Turn the text lines from the rows below into a single numbered list, skipping any blank lines. Leave the pictures out of your answer.

....

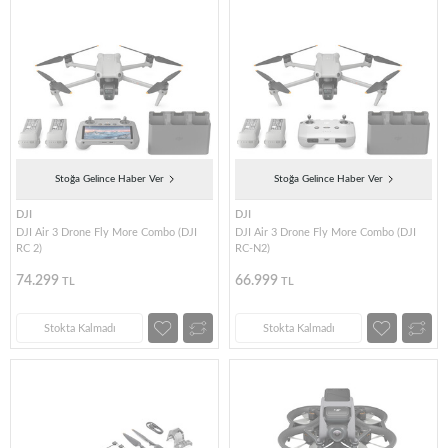
Stoğa Gelince Haber Ver
Stoğa Gelince Haber Ver
DJI
DJI
DJI Air 3 Drone Fly More Combo (DJI
DJI Air 3 Drone Fly More Combo (DJI
RC 2)
RC-N2)
74.299
66.999
TL
TL
Stokta Kalmadı
Stokta Kalmadı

....

◆ Task result:
1. Stoğa Gelince Haber Ver
2. Stoğa Gelince Haber Ver
3. DJI
4. DJI
5. DJI Air 3 Drone Fly More Combo (DJI
6. DJI Air 3 Drone Fly More Combo (DJI
7. RC 2)
8. RC-N2)
9. 74.299
10. 66.999
11. TL
12. TL
13. Stokta Kalmadı
14. Stokta Kalmadı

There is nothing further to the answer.